What needs to be done: From the advice column below, copy the stretch from "Everyone knows it's" through "my own advice?" word for word.

Text under study:
==*==

Everyone knows it's easier to dish out advice than to take it. And
that it's also easier to give advice to friends than to follow your
own. So I thought I'd maybe try to consult myself with dilemmas I've
had in the past with the knowledge I've gained in the years since. Hey,
now I'm older, wiser and way more debauched—I mean, experienced—so why
shouldn't I follow my own advice?
Dear Holoholo Girl,
I like a boy in my class. He is
super fine. But he doesn't even know I exist. I sent him a secret
Valentine once but he just crumpled it up, lifted the lid on his desk
and threw it inside. Sometimes I wait for him after school but when he
comes out, he and his friends just hop on their Huffy dirt bikes and
nearly run me over, cackling like hyenas. The Sadie Hawkins dance is
coming up and I want him to go with me, because I just know we're going
to get married someday. We're, like, totally destined 2 B 2-gether
4-ever. But first, how do I get him to notice me?
-Seriously Crushing, 1982
Dear SC '82,
It's been my experience that guys, like monkeys, respond most to
irregular bouts of affection interspersed with being ignored
completely. It's okay to show him you're interested but then walk away
and do the pogo on your own. And it's possible he may never come around
but so what? Unrequited love is as old as the hills. It's also the
stuff of great art. Literature, film and music have all benefited from
the longing, unmet gaze of burning desire. Where would the world be
without Dante's The Divine Comedy, King Kong
and the blues? Ah, but this is, like, totally not helping you right
now, is it? It's been said that love not reciprocated can lead to
depression, anxiety, mood swings and stalking. But I say, all that
lovelorn torture builds character. So get 'em, girl! Keep rockin' that
side-ponytail and frosted pink lipstick and he'll either come around,
or you could be part of the next great American epic—like Monica
Lewinski!
Dear Holoholo Girl,
My boyfriend is constantly trying to get
me to have a threesome with him and one of my girlfriends—or really,
just any girl. I'm not opposed to the idea but going for my science
degree at UC Santa Cruz has me busy with schoolwork. Plus, I've failed
my first class—chemistry—not just once but three humiliating times. I
fear between my boyfriend's pressuring, my mom's bragging to her
friends about my impending "doctor" status, coinciding with my suddenly
discouraging scientific ineptitude, maybe I won't be able to please
everyone and this is disappointing to me. Plus, the chicks here don't
shave and I find that slightly unattractive, not to mention unsanitary.

==*==

Saved entries:
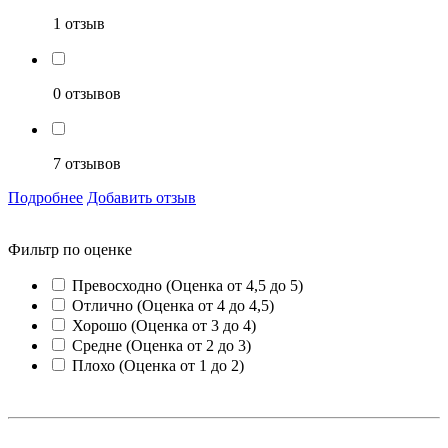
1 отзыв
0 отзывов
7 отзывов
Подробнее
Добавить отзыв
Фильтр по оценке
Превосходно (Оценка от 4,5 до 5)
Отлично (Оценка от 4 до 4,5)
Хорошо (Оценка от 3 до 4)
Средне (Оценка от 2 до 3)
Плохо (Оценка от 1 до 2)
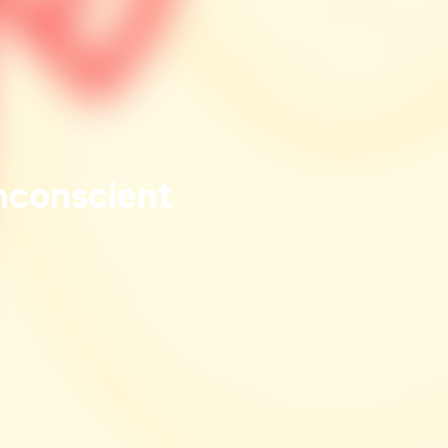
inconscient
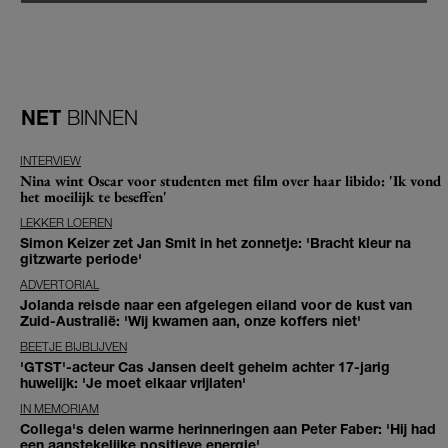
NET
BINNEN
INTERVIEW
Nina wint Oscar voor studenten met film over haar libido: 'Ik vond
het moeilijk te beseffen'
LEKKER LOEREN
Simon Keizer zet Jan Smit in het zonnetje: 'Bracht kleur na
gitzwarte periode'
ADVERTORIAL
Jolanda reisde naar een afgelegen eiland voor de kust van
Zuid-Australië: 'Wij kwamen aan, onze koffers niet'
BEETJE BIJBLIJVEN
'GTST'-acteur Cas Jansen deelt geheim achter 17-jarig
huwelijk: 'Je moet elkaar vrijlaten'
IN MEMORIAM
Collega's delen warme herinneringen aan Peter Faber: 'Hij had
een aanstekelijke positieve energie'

==*==

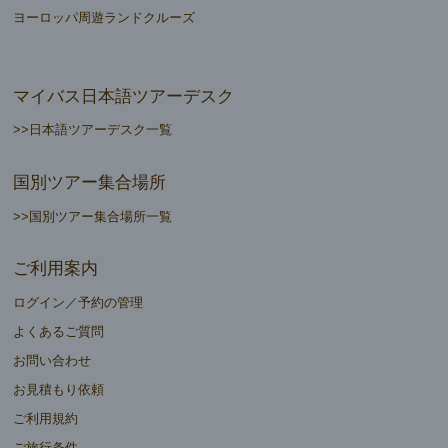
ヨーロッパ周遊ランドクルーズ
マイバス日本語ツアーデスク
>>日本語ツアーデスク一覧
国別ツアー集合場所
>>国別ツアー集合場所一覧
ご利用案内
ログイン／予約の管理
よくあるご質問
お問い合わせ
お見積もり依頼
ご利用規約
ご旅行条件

==*==

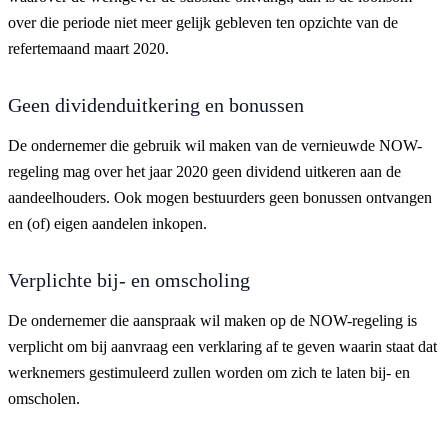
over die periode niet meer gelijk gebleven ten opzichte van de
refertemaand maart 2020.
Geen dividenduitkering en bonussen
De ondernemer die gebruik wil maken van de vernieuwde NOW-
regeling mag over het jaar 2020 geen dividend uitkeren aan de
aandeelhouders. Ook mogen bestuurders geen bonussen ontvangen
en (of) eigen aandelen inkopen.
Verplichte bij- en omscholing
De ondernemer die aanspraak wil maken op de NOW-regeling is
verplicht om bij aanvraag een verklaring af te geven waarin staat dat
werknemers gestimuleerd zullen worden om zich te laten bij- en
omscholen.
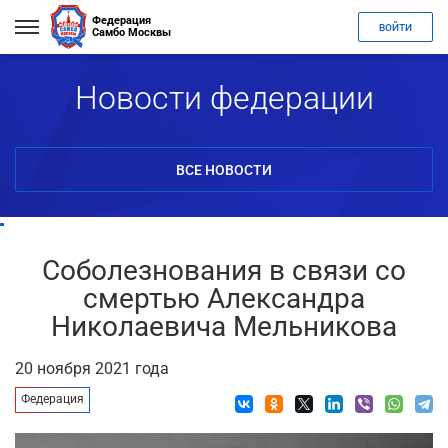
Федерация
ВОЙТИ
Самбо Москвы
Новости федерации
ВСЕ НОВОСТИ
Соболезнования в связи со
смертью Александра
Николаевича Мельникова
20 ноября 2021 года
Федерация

==*==

Solution for this problem:
Everyone knows it's easier to dish out advice than to take it. And
that it's also easier to give advice to friends than to follow your
own. So I thought I'd maybe try to consult myself with dilemmas I've
had in the past with the knowledge I've gained in the years since. Hey,
now I'm older, wiser and way more debauched—I mean, experienced—so why
shouldn't I follow my own advice?